Aus diesem Grund bekommen etwa fünf Prozent der Geimpften nach rund einer Woche einen Hautausschlag und Fieber, die sogenannten «Impfmasern». Nur in extremen Ausnahmefällen tritt auch eine Masern-Enzephalitis auf – und dann oft bei Menschen, die zum Beispiel wegen einer Erkrankung des Immunsystems gar nicht hätten geimpft werden dürfen.

5. Der Nestschutz durch die Mutter ist ausreichend

Bereits vor der Geburt übertragen Schwangere Antikörper über den Blutkreislauf auf das Ungeborene. Nach der Geburt erhält das Baby Abwehrstoffe mit der Muttermilch – dieser sogenannte Nestschutz besteht allerdings nicht bei allen Infektionskrankheiten und überdies nur in den ersten Lebensmonaten.

Bei den Masern bewirkt das Stillen keinen Nestschutz. Die bereits im Mutterleib übertragenen Abwehrstoffe schützen den Säugling jedoch für eine gewisse Zeit vor den Masern – wobei die Dauer des Nestschutzes bei gegen Masern geimpften Müttern mit bis zu sechs Monaten kürzer ist als bei Müttern, die die Masern selbst hatten. Bei diesen dauert er maximal zehn Monate. Bei Diphtherie und Tetanus hingegen besteht Nestschutz nur bei jenen Müttern, die gegen diese Krankheiten geimpft wurden.

6. Man kann trotz Impfung erkranken

Es gibt keine absolute Sicherheit. Das gilt auch für Impfungen. Kein Impfstoff kann alle Geimpften vollumfänglich schützen. Die entscheidende Frage ist vielmehr, wie stark eine Impfung das statistische Erkrankungsrisiko senken kann. Bei der Masern-Impfung ist dieser Wirkungsgrad sehr hoch: Von einer geimpften Population erkranken im Schnitt nur zwei bis drei Prozent. Ohne Impfschutz sind es dagegen nicht weniger als 97 bis 98 Prozent, denn die Masern sind hoch ansteckend.

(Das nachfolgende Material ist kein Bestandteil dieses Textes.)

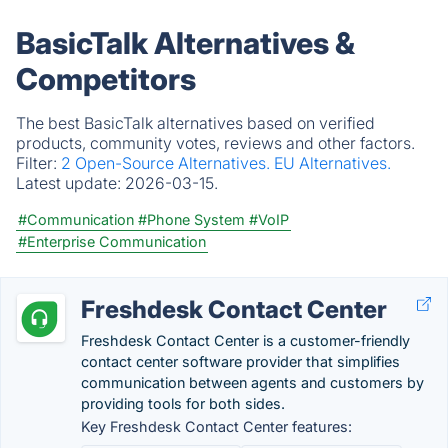
BasicTalk Alternatives &
Competitors
The best BasicTalk alternatives based on verified
products, community votes, reviews and other factors.
Filter:
2 Open-Source Alternatives.
EU Alternatives.
Latest update:
2026-03-15.
#Communication
#Phone System
#VoIP
#Enterprise Communication
Freshdesk Contact Center
Freshdesk Contact Center is a customer-friendly
contact center software provider that simplifies
communication between agents and customers by
providing tools for both sides.
Key Freshdesk Contact Center features: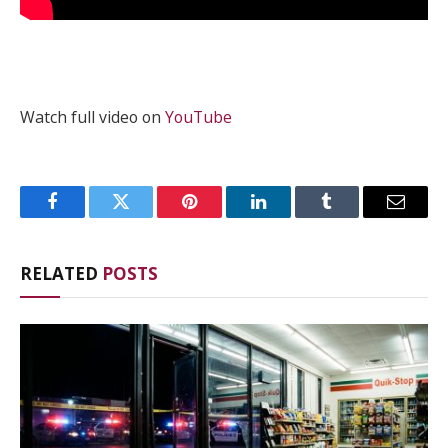
Watch full video on
YouTube
Facebook
Twitter
Pinterest
LinkedIn
Tumblr
Email
RELATED
POSTS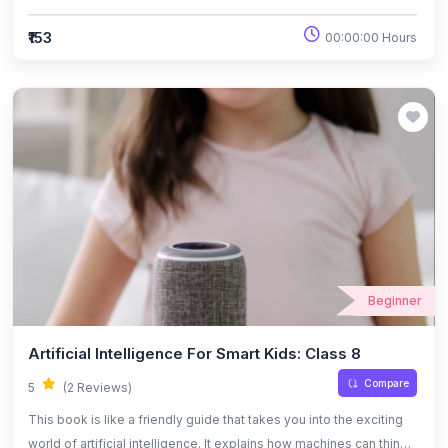
learn, and work with people in fun and simple ways. Instead of
using complicated tech words, it breaks things down like a chat
₹153
00:00:00 Hours
with a friend, showing how AI affects everyday life—whether it’s
helping in schools, hospitals, or creative projects. It also looks at
the big questions like what’s safe, what’s fair, and how we can all
take part in building the future with AI.
Beginner
Artificial Intelligence For Smart Kids: Class 8
Compare
5
(2 Reviews)
This book is like a friendly guide that takes you into the exciting
world of artificial intelligence. It explains how machines can think,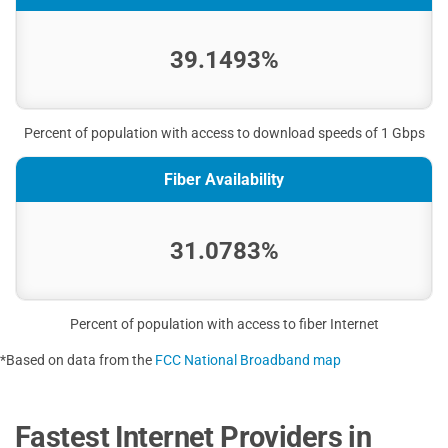
39.1493%
Percent of population with access to download speeds of 1 Gbps
Fiber Availability
31.0783%
Percent of population with access to fiber Internet
*Based on data from the
FCC National Broadband map
Fastest Internet Providers in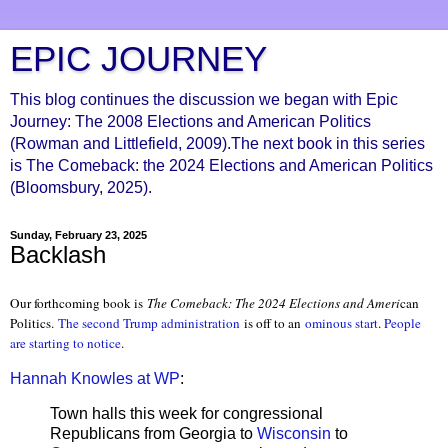
EPIC JOURNEY
This blog continues the discussion we began with Epic
Journey: The 2008 Elections and American Politics
(Rowman and Littlefield, 2009).The next book in this series
is The Comeback: the 2024 Elections and American Politics
(Bloomsbury, 2025).
Sunday, February 23, 2025
Backlash
Our forthcoming book is
The Comeback: The 2024 Elections and Ameri
can
Politics.
The second Trump administration
is off to an
ominous start
.
People
are starting to notice
.
Hannah Knowles at WP
:
Town halls this week for congressional
Republicans from Georgia to
Wisconsin
to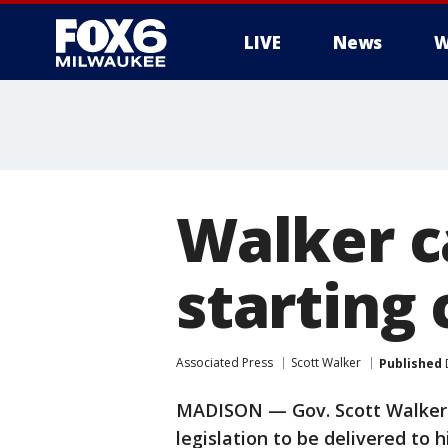
LIVE
News
W
Walker ca
starting 
Associated Press
Scott Walker
Published
MADISON — Gov. Scott Walker h
legislation to be delivered to 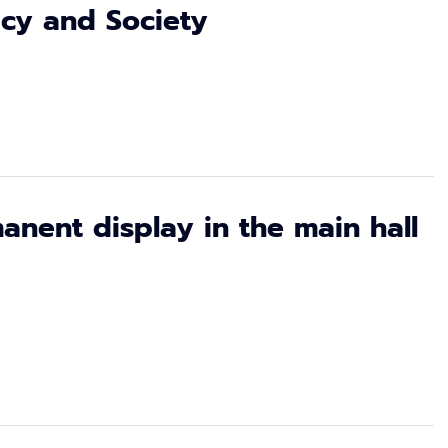
licy and Society
anent display in the main hall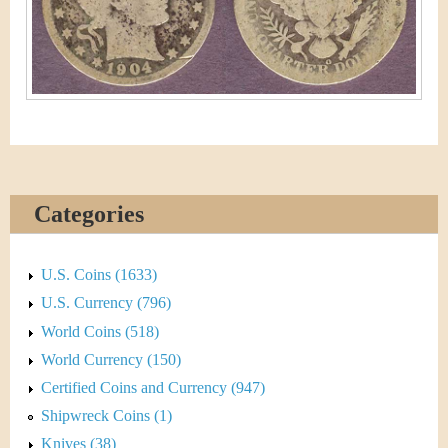
&
r
C
e
u
r
r
e
Categories
n
U.S. Coins (1633)
c
U.S. Currency (796)
y
World Coins (518)
World Currency (150)
Certified Coins and Currency (947)
Shipwreck Coins (1)
Knives (38)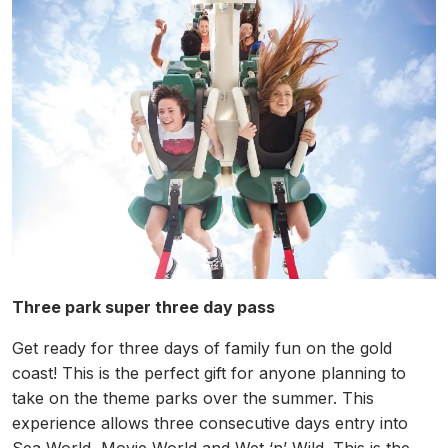
Three park super three day pass
Get ready for three days of family fun on the gold
coast! This is the perfect gift for anyone planning to
take on the theme parks over the summer. This
experience allows three consecutive days entry into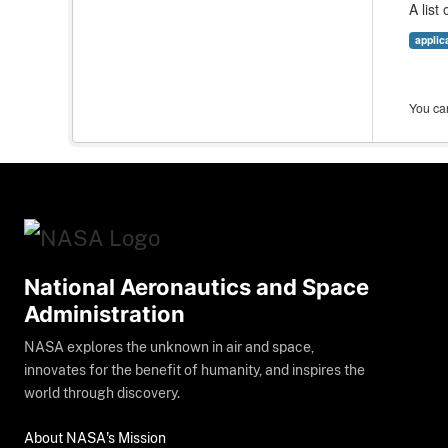
A list
applic
You can
National Aeronautics and Space
Administration
NASA explores the unknown in air and space,
innovates for the benefit of humanity, and inspires the
world through discovery.
About NASA's Mission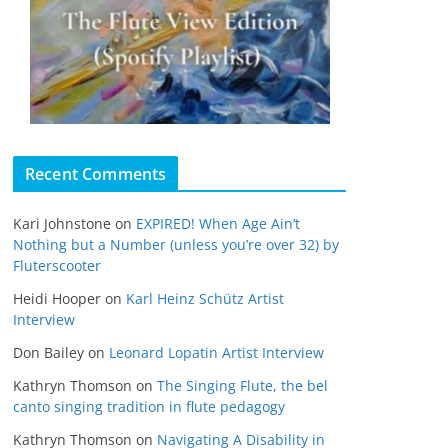
Recent Comments
Kari Johnstone
on
EXPIRED! When Age Ain’t
Nothing but a Number (unless you’re over 32) by
Fluterscooter
Heidi Hooper
on
Karl Heinz Schütz Artist
Interview
Don Bailey
on
Leonard Lopatin Artist Interview
Kathryn Thomson
on
The Singing Flute, the bel
canto singing tradition in flute pedagogy
Kathryn Thomson
on
Navigating A Disability in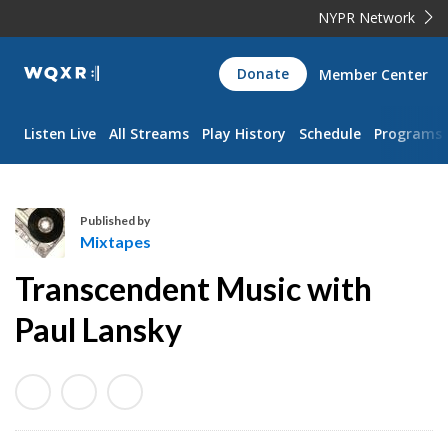
NYPR Network
WQXR
Donate
Member Center
Navigation
Listen Live
All Streams
Play History
Schedule
Programs
Published by
Mixtapes
M
Transcendent Music with
i
x
Paul Lansky
t
a
p
e
s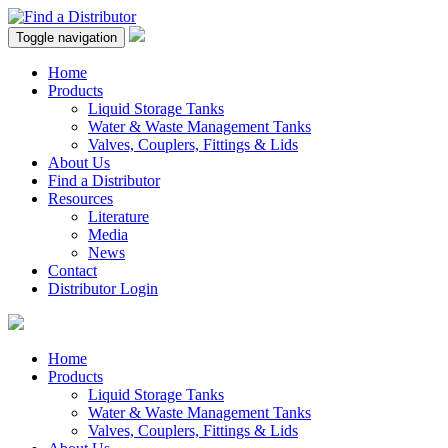
Toggle navigation
Home
Products
Liquid Storage Tanks
Water & Waste Management Tanks
Valves, Couplers, Fittings & Lids
About Us
Find a Distributor
Resources
Literature
Media
News
Contact
Distributor Login
Home
Products
Liquid Storage Tanks
Water & Waste Management Tanks
Valves, Couplers, Fittings & Lids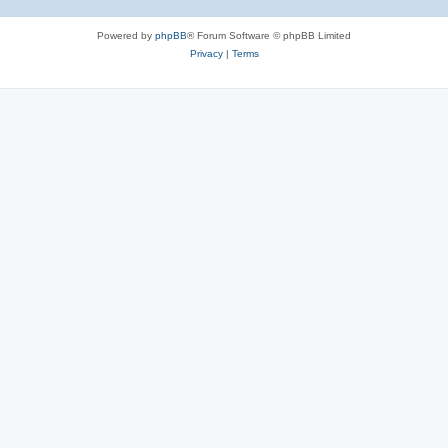
Powered by
phpBB
® Forum Software © phpBB Limited
Privacy
|
Terms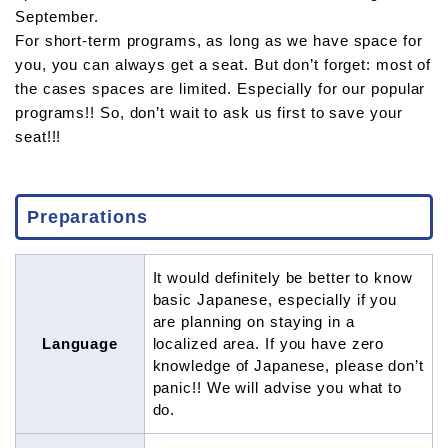
September.
For short-term programs, as long as we have space for
you, you can always get a seat. But don’t forget: most of
the cases spaces are limited. Especially for our popular
programs!! So, don’t wait to ask us first to save your
seat!!!
Preparations
It would definitely be better to know
basic Japanese, especially if you
are planning on staying in a
Language
localized area. If you have zero
knowledge of Japanese, please don’t
panic!! We will advise you what to
do.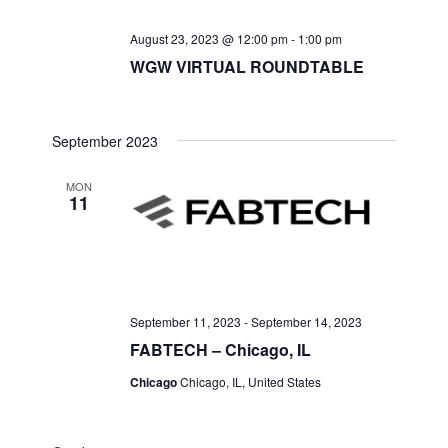
August 23, 2023 @ 12:00 pm
-
1:00 pm
WGW VIRTUAL ROUNDTABLE
September 2023
MON
11
September 11, 2023
-
September 14, 2023
FABTECH – Chicago, IL
Chicago
Chicago, IL, United States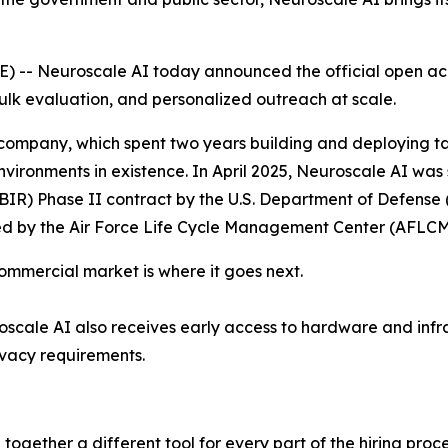
-- Neuroscale AI today announced the official open acce
ulk evaluation, and personalized outreach at scale.
 company, which spent two years building and deploying tal
nvironments in existence. In April 2025, Neuroscale AI w
IR) Phase II contract by the U.S. Department of Defense 
red by the Air Force Life Cycle Management Center (AFLCM
commercial market is where it goes next.
cale AI also receives early access to hardware and infr
ivacy requirements.
together a different tool for every part of the hiring proc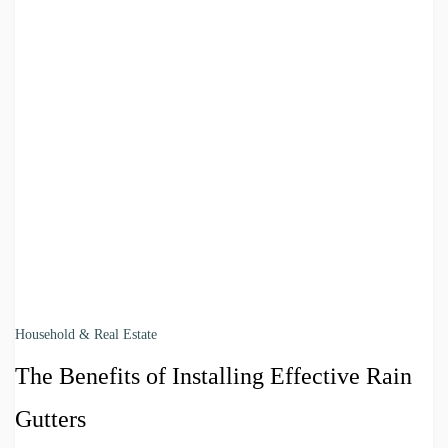
Household & Real Estate
The Benefits of Installing Effective Rain
Gutters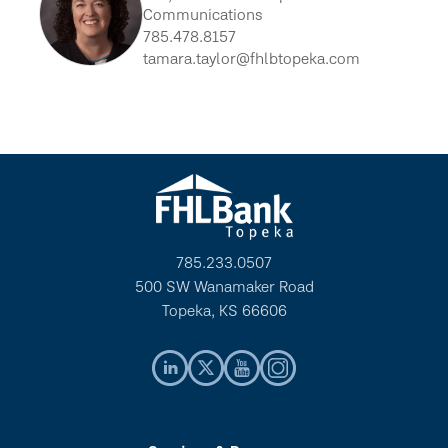
Communications
785.478.8157
tamara.taylor@fhlbtopeka.com
785.233.0507
500 SW Wanamaker Road
Topeka, KS 66606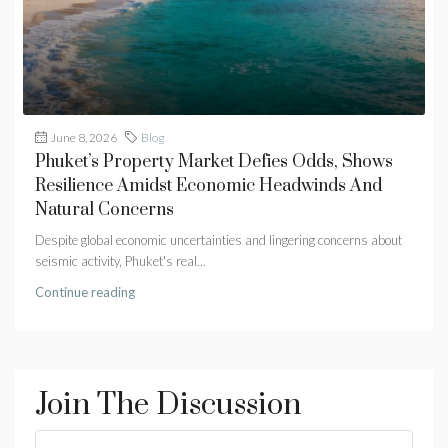
June 8, 2026
Blog
Phuket’s Property Market Defies Odds, Shows
Resilience Amidst Economic Headwinds And
Natural Concerns
Despite global economic uncertainties and lingering concerns about
seismic activity, Phuket's real...
Continue reading
Join The Discussion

Damit die Masernimpfung wirkt, müssen zwei Impfdosen verabreicht werden, da viele Menschen auf die erste Impfung nicht ansprechen und die Antikörper gegen die Masernviren erst nach der zweiten Dosis enwickeln. Die erste Dosis sollte im Alter von zwölf Monaten erfolgen, die zweite zwischen 15 und 24 Monaten, frühestens aber einen Monat nach der ersten.